From the tribe to the Web: Anthropology today

may fri 28, 2010 - 7.00 p.m.
piazza dello Spirito Santo
Marco Aime

What is to be an anthropologist today? Not only going to rummaging in those corners of the world that Claude Lévi-Strauss dubbed ‘the dustbins of history,’ but also asking questions on cultural flows and movements crisscrossing the whole planet and our society. Though still using its traditional toolbox, anthropology today take a fresh approach to current issues in which the distinction between ‘us’ and ‘the others’ is increasingly blurred. Issues such as identity or tradition are considered through the prism of history in an attempt at coming up with new and more dynamic keys to the understanding of contemporary societies.

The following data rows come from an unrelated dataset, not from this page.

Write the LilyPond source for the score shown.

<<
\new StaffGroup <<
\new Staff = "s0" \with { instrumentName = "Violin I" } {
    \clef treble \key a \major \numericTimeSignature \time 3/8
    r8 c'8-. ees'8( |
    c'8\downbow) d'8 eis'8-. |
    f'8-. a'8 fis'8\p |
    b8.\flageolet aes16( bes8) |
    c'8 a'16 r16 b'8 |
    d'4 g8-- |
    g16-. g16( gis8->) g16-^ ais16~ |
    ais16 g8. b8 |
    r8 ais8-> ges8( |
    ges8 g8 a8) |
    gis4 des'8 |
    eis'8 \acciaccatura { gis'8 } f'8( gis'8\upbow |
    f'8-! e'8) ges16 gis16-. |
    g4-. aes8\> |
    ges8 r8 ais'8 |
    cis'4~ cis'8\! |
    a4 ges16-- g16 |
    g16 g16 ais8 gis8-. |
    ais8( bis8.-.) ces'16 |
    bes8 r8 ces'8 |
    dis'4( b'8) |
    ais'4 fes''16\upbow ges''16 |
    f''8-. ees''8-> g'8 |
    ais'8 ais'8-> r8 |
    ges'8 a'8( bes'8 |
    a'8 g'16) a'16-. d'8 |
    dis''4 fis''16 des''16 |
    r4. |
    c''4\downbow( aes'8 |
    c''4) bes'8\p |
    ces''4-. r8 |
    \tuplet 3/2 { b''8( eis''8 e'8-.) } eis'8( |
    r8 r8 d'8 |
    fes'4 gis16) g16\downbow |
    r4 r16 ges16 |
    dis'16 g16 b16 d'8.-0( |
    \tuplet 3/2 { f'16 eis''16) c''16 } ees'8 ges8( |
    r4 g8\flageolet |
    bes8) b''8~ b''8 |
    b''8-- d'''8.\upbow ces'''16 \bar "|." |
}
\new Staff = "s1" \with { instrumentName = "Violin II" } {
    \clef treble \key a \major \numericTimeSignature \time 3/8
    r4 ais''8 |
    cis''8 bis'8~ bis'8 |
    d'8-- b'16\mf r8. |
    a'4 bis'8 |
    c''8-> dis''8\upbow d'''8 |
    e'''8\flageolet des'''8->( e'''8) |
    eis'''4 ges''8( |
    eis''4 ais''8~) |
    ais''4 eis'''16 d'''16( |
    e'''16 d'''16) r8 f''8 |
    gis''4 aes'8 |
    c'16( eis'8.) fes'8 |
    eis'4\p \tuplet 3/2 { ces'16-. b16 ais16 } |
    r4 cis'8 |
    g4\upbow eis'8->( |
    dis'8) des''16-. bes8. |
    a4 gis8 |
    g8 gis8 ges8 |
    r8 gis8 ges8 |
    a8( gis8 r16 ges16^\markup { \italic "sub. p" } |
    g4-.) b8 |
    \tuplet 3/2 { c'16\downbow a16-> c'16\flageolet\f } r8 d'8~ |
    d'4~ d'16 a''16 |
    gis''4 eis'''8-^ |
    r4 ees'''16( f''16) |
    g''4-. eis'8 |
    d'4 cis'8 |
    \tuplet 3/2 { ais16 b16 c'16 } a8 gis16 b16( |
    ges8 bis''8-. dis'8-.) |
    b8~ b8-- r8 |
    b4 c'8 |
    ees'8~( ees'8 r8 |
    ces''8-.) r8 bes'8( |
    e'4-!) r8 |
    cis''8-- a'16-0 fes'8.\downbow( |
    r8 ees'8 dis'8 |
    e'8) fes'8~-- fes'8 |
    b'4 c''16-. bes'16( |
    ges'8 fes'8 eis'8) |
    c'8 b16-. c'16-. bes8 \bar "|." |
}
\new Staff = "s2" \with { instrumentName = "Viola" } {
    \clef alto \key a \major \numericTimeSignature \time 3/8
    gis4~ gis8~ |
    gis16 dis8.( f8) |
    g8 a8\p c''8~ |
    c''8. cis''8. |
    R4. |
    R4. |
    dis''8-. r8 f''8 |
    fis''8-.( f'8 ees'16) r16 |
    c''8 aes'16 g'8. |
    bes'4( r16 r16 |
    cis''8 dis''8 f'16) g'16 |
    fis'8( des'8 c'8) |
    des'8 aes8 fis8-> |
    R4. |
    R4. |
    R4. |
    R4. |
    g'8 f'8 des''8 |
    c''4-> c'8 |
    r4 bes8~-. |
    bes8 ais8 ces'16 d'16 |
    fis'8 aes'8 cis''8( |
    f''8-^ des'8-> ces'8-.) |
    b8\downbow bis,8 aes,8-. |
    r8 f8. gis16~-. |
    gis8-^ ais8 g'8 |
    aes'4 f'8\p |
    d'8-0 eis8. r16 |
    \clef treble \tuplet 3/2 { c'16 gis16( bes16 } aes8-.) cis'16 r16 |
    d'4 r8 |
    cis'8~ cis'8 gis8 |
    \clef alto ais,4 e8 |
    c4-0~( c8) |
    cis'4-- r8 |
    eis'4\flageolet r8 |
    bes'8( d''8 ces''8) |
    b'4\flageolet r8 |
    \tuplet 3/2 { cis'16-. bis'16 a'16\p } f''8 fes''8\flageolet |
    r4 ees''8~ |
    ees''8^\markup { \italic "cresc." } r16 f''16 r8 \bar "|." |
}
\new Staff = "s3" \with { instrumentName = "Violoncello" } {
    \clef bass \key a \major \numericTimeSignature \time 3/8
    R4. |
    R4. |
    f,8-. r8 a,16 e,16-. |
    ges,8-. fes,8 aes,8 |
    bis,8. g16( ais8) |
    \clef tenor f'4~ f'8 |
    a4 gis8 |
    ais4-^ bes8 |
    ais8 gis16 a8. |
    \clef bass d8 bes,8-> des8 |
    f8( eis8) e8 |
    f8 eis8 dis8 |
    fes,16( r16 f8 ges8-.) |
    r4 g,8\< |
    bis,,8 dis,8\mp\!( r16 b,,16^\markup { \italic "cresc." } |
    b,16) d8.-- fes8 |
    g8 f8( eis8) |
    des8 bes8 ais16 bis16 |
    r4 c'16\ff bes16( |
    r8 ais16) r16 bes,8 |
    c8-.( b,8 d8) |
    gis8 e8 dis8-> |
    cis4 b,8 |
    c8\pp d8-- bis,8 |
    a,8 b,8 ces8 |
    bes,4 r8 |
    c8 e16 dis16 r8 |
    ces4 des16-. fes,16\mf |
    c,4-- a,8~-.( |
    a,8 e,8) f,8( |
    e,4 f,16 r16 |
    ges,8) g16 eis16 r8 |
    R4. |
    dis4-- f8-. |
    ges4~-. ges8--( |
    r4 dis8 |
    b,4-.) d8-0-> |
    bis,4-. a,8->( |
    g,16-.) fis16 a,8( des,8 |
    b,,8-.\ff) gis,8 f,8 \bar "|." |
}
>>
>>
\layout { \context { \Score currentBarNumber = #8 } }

Marco Aime, is professor of Cultural Anthropology at the University of Genoa. He has conducted research on the Alps and in West Africa. He regularly contributes to ‘La Stampa’ and ‘Liberazione’ newsdailies, and has been a consultant to ‘Pistoia-Dialogues on Man’ since its first edition. He also sits on the jury of the Chatwin Prize. In addition to his many scientific papers, Aime has authored a number of books: Le radici nella sabbia (EDT, 1999); Diario Dogon (Bollati Boringhieri, 2000); La casa di nessuno. I mercati in Africa occidentale (Bollati Boringhieri, 2002); L’incontro mancato (Bollati Boringhieri, 2005); Gli specchi di Gulliver (Bollati Boringhieri, 2006); Timbuctu (Bollati Boringhieri, 2008); Il diverso come icona del male (with E. Severino, Bollati Boringhieri, 2009); Gli uccelli della solitudine (Bollati Boringhieri 2010); La macchia della razza (Ponte alle Grazie, 2009); Eccessi di culture (Einaudi, 2004); Il primo libro di antropologia (Einaudi, 2008); Una bella differenza (Einaudi 2009); Il dono al tempo di Internet (with A. Cossetta, Einaudi, 2010); Verdi tribù del Nord. La Lega vista da un antropologo (Laterza, 2012).